[LISTED RECORDS — start]

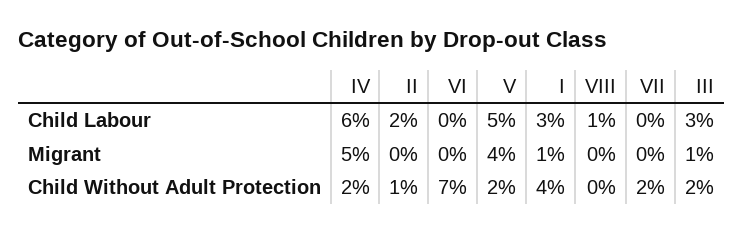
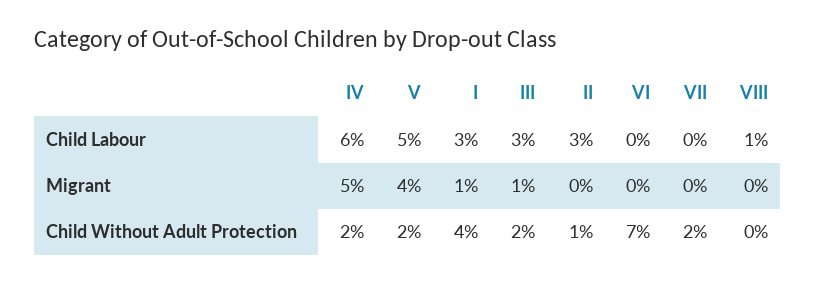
  {
    "IV": {
      "Child Labour": 6,
      "Migrant": 5,
      "Child Without Adult Protection": 2
    },
    "II": {
-     "Child Labour": 2,
+     "Child Labour": 3,
      "Migrant": 0,
      "Child Without Adult Protection": 1
    },
    "VI": {
      "Child Labour": 0,
      "Migrant": 0,
      "Child Without Adult Protection": 7
    },
    "V": {
      "Child Labour": 5,
      "Migrant": 4,
      "Child Without Adult Protection": 2
    },
    "I": {
      "Child Labour": 3,
      "Migrant": 1,
      "Child Without Adult Protection": 4
    },
    "VIII": {
      "Child Labour": 1,
      "Migrant": 0,
      "Child Without Adult Protection": 0
    },
    "VII": {
      "Child Labour": 0,
      "Migrant": 0,
      "Child Without Adult Protection": 2
    },
    "III": {
      "Child Labour": 3,
      "Migrant": 1,
      "Child Without Adult Protection": 2
    }
  }

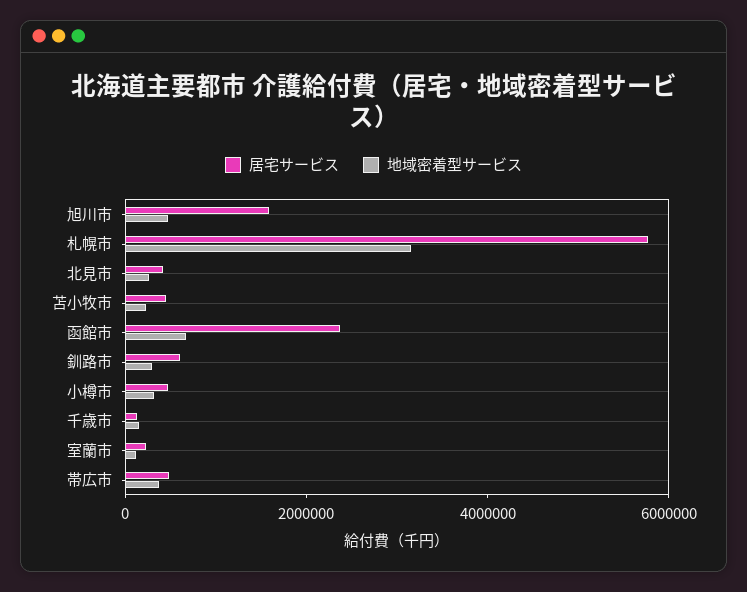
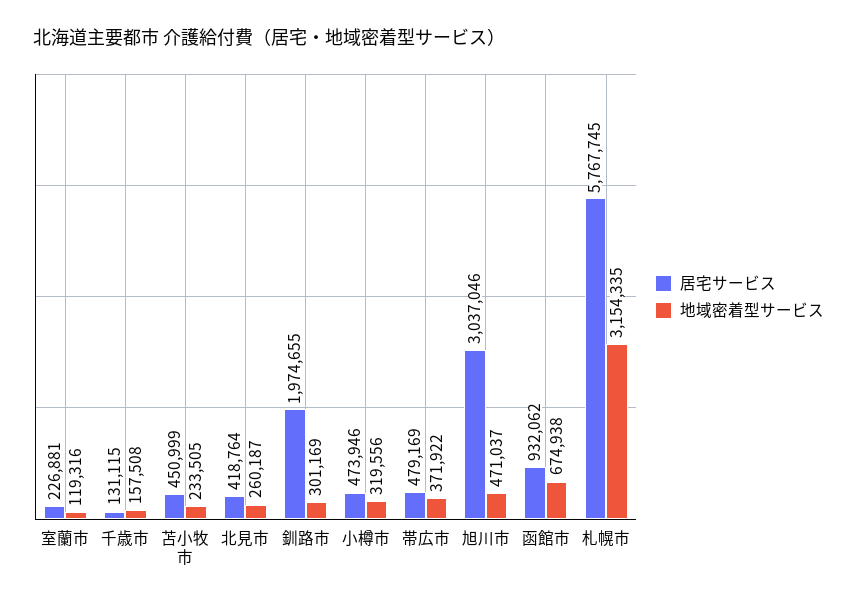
  {
    "居宅サービス": {
-     "旭川市": 1500000,
+     "旭川市": 3037046,
      "札幌市": 5767745,
      "北見市": 418764,
      "苫小牧市": 450999,
-     "函館市": 2500000,
+     "函館市": 932062,
-     "釧路市": 500000,
+     "釧路市": 1974655,
      "小樽市": 473946,
      "千歳市": 131115,
      "室蘭市": 226881,
      "帯広市": 479169
    },
    "地域密着型サービス": {
      "旭川市": 471037,
      "札幌市": 3154335,
      "北見市": 260187,
      "苫小牧市": 233505,
      "函館市": 674938,
      "釧路市": 301169,
      "小樽市": 319556,
      "千歳市": 157508,
      "室蘭市": 119316,
      "帯広市": 371922
    }
  }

[LISTED RECORDS — finish]

TASK OBJECTIVE = Hand back the data above exactly, with no images.

RESULT OF THIS EXERCISE =
  {
    "IV": {
      "Child Labour": 6,
      "Migrant": 5,
      "Child Without Adult Protection": 2
    },
    "II": {
-     "Child Labour": 2,
+     "Child Labour": 3,
      "Migrant": 0,
      "Child Without Adult Protection": 1
    },
    "VI": {
      "Child Labour": 0,
      "Migrant": 0,
      "Child Without Adult Protection": 7
    },
    "V": {
      "Child Labour": 5,
      "Migrant": 4,
      "Child Without Adult Protection": 2
    },
    "I": {
      "Child Labour": 3,
      "Migrant": 1,
      "Child Without Adult Protection": 4
    },
    "VIII": {
      "Child Labour": 1,
      "Migrant": 0,
      "Child Without Adult Protection": 0
    },
    "VII": {
      "Child Labour": 0,
      "Migrant": 0,
      "Child Without Adult Protection": 2
    },
    "III": {
      "Child Labour": 3,
      "Migrant": 1,
      "Child Without Adult Protection": 2
    }
  }

  {
    "居宅サービス": {
-     "旭川市": 1500000,
+     "旭川市": 3037046,
      "札幌市": 5767745,
      "北見市": 418764,
      "苫小牧市": 450999,
-     "函館市": 2500000,
+     "函館市": 932062,
-     "釧路市": 500000,
+     "釧路市": 1974655,
      "小樽市": 473946,
      "千歳市": 131115,
      "室蘭市": 226881,
      "帯広市": 479169
    },
    "地域密着型サービス": {
      "旭川市": 471037,
      "札幌市": 3154335,
      "北見市": 260187,
      "苫小牧市": 233505,
      "函館市": 674938,
      "釧路市": 301169,
      "小樽市": 319556,
      "千歳市": 157508,
      "室蘭市": 119316,
      "帯広市": 371922
    }
  }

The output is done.